West Virginia did not include in its fiscal 2011 general fund budget any funds that would come from an extension of Federal Medical Assistance Percentages payments for medical and social service programs. Some state and local governments have included the additional federal funding even though Congress has not approved it. By not including the FMAP funding, West Virginia avoided the risk presented by budgeting for but not getting the funding, Moody’s said.

The state also accounted for the end of stimulus funding from the American Recovery and Reinvestment Act. The budget assumes a 2% growth in revenues and essentially zero growth in expenditures.

By building a budget based primarily on recurring revenues and expenditures, the state is well positioned to maintain a structural balance once the ARRA funding is exhausted, Moody’s said.

The state’s unemployment rate in May was 8.9% compared to 9.7% nationally, according to the U.S. Bureau of Labor Statistics.

Moody’s cited below-average per-capita income levels, significant unfunded pension liabilities, and above-average concentration in the coal industry as credit weaknesses.

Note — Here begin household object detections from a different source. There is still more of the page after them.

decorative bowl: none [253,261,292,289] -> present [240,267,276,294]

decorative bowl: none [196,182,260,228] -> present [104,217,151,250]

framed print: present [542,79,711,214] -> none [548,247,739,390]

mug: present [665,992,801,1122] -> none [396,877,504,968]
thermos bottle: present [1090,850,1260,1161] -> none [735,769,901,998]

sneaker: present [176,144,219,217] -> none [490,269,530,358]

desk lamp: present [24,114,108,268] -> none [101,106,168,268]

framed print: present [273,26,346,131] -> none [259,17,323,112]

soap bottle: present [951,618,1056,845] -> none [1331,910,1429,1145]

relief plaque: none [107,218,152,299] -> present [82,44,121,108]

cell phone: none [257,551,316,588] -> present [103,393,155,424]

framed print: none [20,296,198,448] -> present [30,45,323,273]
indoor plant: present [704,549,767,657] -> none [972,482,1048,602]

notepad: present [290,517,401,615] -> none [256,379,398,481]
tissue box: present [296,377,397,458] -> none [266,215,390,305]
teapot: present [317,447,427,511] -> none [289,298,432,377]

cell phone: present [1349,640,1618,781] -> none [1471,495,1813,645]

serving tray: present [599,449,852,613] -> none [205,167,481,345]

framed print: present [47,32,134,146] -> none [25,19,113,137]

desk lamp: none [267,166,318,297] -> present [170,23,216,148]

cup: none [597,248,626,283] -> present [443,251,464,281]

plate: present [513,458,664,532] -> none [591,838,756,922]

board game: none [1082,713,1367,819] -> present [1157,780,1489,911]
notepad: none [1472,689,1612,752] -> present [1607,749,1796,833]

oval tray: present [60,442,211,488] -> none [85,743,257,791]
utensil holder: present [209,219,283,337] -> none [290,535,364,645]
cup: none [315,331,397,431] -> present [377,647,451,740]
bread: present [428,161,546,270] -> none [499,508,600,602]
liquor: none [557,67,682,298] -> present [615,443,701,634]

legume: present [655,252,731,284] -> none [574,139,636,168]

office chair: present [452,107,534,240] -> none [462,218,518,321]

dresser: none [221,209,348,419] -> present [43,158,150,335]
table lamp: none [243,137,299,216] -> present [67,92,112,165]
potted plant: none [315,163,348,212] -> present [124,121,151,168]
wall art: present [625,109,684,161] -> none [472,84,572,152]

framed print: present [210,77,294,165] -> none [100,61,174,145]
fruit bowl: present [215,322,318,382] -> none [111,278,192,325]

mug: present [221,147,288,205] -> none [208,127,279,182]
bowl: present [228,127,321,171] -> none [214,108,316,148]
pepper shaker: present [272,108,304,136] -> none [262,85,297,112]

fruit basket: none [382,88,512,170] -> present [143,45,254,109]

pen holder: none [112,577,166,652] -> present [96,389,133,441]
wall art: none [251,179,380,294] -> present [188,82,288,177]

The GO rating applied to $35.1 million of tax-exempt GO state road refunding bonds that competitively priced on Thursday. Hutchinson, Shockey, Erley & Co. won the deal with a true interest cost of 3.1521%. On the short end, the bonds yielded 2.67% on a nine-year maturity with a 4% coupon, 18 basis points higher than the Municipal Market Data triple-A scale. The bonds yielded 3.26% on the longest maturity of 2023, with a 4% coupon, 19 basis points higher than the Municipal Market Data Triple-A scale.

Jackson Kelly PLLC was bond counsel and Public Resources Advisory Group was financial adviser.

Fitch Ratings rates West Virginia GOs AA with a positive outlook and Standard & Poor’s rates the state AA with a stable outlook.

West Virginia has sold $220 million of new-money GO bonds and $450 million of GO refunding bonds since 2000, according to Thomson Reuters.